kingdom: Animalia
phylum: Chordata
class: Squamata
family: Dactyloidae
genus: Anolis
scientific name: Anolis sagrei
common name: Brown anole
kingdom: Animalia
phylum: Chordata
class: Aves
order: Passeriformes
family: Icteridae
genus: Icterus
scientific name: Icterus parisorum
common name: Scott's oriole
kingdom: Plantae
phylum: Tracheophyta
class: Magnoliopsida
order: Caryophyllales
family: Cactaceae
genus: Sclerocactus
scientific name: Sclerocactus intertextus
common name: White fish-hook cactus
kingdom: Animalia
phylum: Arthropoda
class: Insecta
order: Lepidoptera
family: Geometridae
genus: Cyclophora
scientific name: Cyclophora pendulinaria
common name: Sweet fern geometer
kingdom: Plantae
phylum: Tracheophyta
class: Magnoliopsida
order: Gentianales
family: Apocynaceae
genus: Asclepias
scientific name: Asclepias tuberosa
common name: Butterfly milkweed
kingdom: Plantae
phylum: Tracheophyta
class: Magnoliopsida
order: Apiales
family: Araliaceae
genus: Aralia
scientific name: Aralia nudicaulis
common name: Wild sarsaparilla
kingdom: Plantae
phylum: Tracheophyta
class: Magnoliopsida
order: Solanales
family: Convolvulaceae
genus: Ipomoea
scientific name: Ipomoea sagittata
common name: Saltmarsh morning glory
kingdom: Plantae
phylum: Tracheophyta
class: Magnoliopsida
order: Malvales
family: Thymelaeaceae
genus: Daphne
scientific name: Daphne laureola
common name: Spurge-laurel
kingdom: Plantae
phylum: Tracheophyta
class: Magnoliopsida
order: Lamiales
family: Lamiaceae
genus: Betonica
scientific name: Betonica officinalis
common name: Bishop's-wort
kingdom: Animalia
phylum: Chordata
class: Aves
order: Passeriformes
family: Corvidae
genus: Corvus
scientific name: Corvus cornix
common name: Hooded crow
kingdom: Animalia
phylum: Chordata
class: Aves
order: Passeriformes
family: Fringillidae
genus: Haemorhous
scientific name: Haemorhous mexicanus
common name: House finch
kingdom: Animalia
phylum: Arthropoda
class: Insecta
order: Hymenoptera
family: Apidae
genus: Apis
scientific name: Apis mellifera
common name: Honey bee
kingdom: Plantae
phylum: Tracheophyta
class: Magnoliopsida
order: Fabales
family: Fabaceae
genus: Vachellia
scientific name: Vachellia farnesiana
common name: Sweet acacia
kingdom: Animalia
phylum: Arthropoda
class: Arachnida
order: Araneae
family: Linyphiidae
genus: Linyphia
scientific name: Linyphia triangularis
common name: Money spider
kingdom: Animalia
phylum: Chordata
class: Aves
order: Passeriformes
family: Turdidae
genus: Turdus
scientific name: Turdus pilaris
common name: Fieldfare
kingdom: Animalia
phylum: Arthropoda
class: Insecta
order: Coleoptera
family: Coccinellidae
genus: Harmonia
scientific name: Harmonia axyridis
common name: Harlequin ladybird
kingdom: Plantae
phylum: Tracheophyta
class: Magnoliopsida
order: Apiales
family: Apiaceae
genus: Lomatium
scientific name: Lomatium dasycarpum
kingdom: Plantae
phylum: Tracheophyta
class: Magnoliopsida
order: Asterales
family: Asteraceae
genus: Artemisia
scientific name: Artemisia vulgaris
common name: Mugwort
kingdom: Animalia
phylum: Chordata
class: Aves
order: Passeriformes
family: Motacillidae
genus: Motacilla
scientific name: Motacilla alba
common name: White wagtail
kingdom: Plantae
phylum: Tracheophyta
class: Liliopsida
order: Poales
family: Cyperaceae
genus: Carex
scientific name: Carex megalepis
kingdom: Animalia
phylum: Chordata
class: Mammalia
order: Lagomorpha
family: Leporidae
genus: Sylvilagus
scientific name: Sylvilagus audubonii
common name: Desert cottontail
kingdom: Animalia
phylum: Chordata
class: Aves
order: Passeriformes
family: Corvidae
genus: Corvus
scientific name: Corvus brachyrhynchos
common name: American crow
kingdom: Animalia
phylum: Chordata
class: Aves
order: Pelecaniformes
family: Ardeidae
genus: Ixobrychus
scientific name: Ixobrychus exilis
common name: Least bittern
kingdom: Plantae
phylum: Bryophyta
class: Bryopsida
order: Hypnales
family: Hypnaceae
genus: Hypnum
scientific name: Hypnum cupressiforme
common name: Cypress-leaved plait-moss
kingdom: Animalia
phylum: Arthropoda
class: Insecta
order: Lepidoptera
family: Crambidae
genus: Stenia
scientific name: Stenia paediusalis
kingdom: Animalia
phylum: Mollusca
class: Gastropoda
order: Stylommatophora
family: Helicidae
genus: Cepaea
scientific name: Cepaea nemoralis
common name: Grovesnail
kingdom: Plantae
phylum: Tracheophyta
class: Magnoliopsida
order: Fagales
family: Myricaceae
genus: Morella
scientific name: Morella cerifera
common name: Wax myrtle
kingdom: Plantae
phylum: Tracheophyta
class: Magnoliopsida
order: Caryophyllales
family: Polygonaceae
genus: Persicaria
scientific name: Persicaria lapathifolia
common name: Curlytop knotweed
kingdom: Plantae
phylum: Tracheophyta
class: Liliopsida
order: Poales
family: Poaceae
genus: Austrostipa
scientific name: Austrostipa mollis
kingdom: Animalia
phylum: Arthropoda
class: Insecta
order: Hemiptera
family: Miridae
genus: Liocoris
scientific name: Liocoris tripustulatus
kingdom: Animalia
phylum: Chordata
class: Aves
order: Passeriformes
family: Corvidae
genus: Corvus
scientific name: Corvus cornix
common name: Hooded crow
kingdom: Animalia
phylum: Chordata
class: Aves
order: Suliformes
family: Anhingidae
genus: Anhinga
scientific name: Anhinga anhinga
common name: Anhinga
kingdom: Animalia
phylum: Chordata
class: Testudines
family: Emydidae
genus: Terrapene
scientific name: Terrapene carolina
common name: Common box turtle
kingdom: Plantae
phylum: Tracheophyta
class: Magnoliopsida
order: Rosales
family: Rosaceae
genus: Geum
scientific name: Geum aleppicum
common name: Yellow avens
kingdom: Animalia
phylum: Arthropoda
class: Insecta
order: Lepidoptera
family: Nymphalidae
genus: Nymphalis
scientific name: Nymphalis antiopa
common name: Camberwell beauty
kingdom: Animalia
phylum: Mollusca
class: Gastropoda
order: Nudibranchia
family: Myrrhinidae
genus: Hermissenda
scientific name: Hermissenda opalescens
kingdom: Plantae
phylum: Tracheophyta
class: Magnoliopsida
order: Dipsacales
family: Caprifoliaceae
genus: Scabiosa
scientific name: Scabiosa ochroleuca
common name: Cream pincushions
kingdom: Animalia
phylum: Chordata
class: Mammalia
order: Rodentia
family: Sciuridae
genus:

What to do: Update the material above by changing every "common name" to "vernacular name" and leaving all other text unchanged.

Output for this task:
kingdom: Animalia
phylum: Chordata
class: Squamata
family: Dactyloidae
genus: Anolis
scientific name: Anolis sagrei
vernacular name: Brown anole
kingdom: Animalia
phylum: Chordata
class: Aves
order: Passeriformes
family: Icteridae
genus: Icterus
scientific name: Icterus parisorum
vernacular name: Scott's oriole
kingdom: Plantae
phylum: Tracheophyta
class: Magnoliopsida
order: Caryophyllales
family: Cactaceae
genus: Sclerocactus
scientific name: Sclerocactus intertextus
vernacular name: White fish-hook cactus
kingdom: Animalia
phylum: Arthropoda
class: Insecta
order: Lepidoptera
family: Geometridae
genus: Cyclophora
scientific name: Cyclophora pendulinaria
vernacular name: Sweet fern geometer
kingdom: Plantae
phylum: Tracheophyta
class: Magnoliopsida
order: Gentianales
family: Apocynaceae
genus: Asclepias
scientific name: Asclepias tuberosa
vernacular name: Butterfly milkweed
kingdom: Plantae
phylum: Tracheophyta
class: Magnoliopsida
order: Apiales
family: Araliaceae
genus: Aralia
scientific name: Aralia nudicaulis
vernacular name: Wild sarsaparilla
kingdom: Plantae
phylum: Tracheophyta
class: Magnoliopsida
order: Solanales
family: Convolvulaceae
genus: Ipomoea
scientific name: Ipomoea sagittata
vernacular name: Saltmarsh morning glory
kingdom: Plantae
phylum: Tracheophyta
class: Magnoliopsida
order: Malvales
family: Thymelaeaceae
genus: Daphne
scientific name: Daphne laureola
vernacular name: Spurge-laurel
kingdom: Plantae
phylum: Tracheophyta
class: Magnoliopsida
order: Lamiales
family: Lamiaceae
genus: Betonica
scientific name: Betonica officinalis
vernacular name: Bishop's-wort
kingdom: Animalia
phylum: Chordata
class: Aves
order: Passeriformes
family: Corvidae
genus: Corvus
scientific name: Corvus cornix
vernacular name: Hooded crow
kingdom: Animalia
phylum: Chordata
class: Aves
order: Passeriformes
family: Fringillidae
genus: Haemorhous
scientific name: Haemorhous mexicanus
vernacular name: House finch
kingdom: Animalia
phylum: Arthropoda
class: Insecta
order: Hymenoptera
family: Apidae
genus: Apis
scientific name: Apis mellifera
vernacular name: Honey bee
kingdom: Plantae
phylum: Tracheophyta
class: Magnoliopsida
order: Fabales
family: Fabaceae
genus: Vachellia
scientific name: Vachellia farnesiana
vernacular name: Sweet acacia
kingdom: Animalia
phylum: Arthropoda
class: Arachnida
order: Araneae
family: Linyphiidae
genus: Linyphia
scientific name: Linyphia triangularis
vernacular name: Money spider
kingdom: Animalia
phylum: Chordata
class: Aves
order: Passeriformes
family: Turdidae
genus: Turdus
scientific name: Turdus pilaris
vernacular name: Fieldfare
kingdom: Animalia
phylum: Arthropoda
class: Insecta
order: Coleoptera
family: Coccinellidae
genus: Harmonia
scientific name: Harmonia axyridis
vernacular name: Harlequin ladybird
kingdom: Plantae
phylum: Tracheophyta
class: Magnoliopsida
order: Apiales
family: Apiaceae
genus: Lomatium
scientific name: Lomatium dasycarpum
kingdom: Plantae
phylum: Tracheophyta
class: Magnoliopsida
order: Asterales
family: Asteraceae
genus: Artemisia
scientific name: Artemisia vulgaris
vernacular name: Mugwort
kingdom: Animalia
phylum: Chordata
class: Aves
order: Passeriformes
family: Motacillidae
genus: Motacilla
scientific name: Motacilla alba
vernacular name: White wagtail
kingdom: Plantae
phylum: Tracheophyta
class: Liliopsida
order: Poales
family: Cyperaceae
genus: Carex
scientific name: Carex megalepis
kingdom: Animalia
phylum: Chordata
class: Mammalia
order: Lagomorpha
family: Leporidae
genus: Sylvilagus
scientific name: Sylvilagus audubonii
vernacular name: Desert cottontail
kingdom: Animalia
phylum: Chordata
class: Aves
order: Passeriformes
family: Corvidae
genus: Corvus
scientific name: Corvus brachyrhynchos
vernacular name: American crow
kingdom: Animalia
phylum: Chordata
class: Aves
order: Pelecaniformes
family: Ardeidae
genus: Ixobrychus
scientific name: Ixobrychus exilis
vernacular name: Least bittern
kingdom: Plantae
phylum: Bryophyta
class: Bryopsida
order: Hypnales
family: Hypnaceae
genus: Hypnum
scientific name: Hypnum cupressiforme
vernacular name: Cypress-leaved plait-moss
kingdom: Animalia
phylum: Arthropoda
class: Insecta
order: Lepidoptera
family: Crambidae
genus: Stenia
scientific name: Stenia paediusalis
kingdom: Animalia
phylum: Mollusca
class: Gastropoda
order: Stylommatophora
family: Helicidae
genus: Cepaea
scientific name: Cepaea nemoralis
vernacular name: Grovesnail
kingdom: Plantae
phylum: Tracheophyta
class: Magnoliopsida
order: Fagales
family: Myricaceae
genus: Morella
scientific name: Morella cerifera
vernacular name: Wax myrtle
kingdom: Plantae
phylum: Tracheophyta
class: Magnoliopsida
order: Caryophyllales
family: Polygonaceae
genus: Persicaria
scientific name: Persicaria lapathifolia
vernacular name: Curlytop knotweed
kingdom: Plantae
phylum: Tracheophyta
class: Liliopsida
order: Poales
family: Poaceae
genus: Austrostipa
scientific name: Austrostipa mollis
kingdom: Animalia
phylum: Arthropoda
class: Insecta
order: Hemiptera
family: Miridae
genus: Liocoris
scientific name: Liocoris tripustulatus
kingdom: Animalia
phylum: Chordata
class: Aves
order: Passeriformes
family: Corvidae
genus: Corvus
scientific name: Corvus cornix
vernacular name: Hooded crow
kingdom: Animalia
phylum: Chordata
class: Aves
order: Suliformes
family: Anhingidae
genus: Anhinga
scientific name: Anhinga anhinga
vernacular name: Anhinga
kingdom: Animalia
phylum: Chordata
class: Testudines
family: Emydidae
genus: Terrapene
scientific name: Terrapene carolina
vernacular name: Common box turtle
kingdom: Plantae
phylum: Tracheophyta
class: Magnoliopsida
order: Rosales
family: Rosaceae
genus: Geum
scientific name: Geum aleppicum
vernacular name: Yellow avens
kingdom: Animalia
phylum: Arthropoda
class: Insecta
order: Lepidoptera
family: Nymphalidae
genus: Nymphalis
scientific name: Nymphalis antiopa
vernacular name: Camberwell beauty
kingdom: Animalia
phylum: Mollusca
class: Gastropoda
order: Nudibranchia
family: Myrrhinidae
genus: Hermissenda
scientific name: Hermissenda opalescens
kingdom: Plantae
phylum: Tracheophyta
class: Magnoliopsida
order: Dipsacales
family: Caprifoliaceae
genus: Scabiosa
scientific name: Scabiosa ochroleuca
vernacular name: Cream pincushions
kingdom: Animalia
phylum: Chordata
class: Mammalia
order: Rodentia
family: Sciuridae
genus:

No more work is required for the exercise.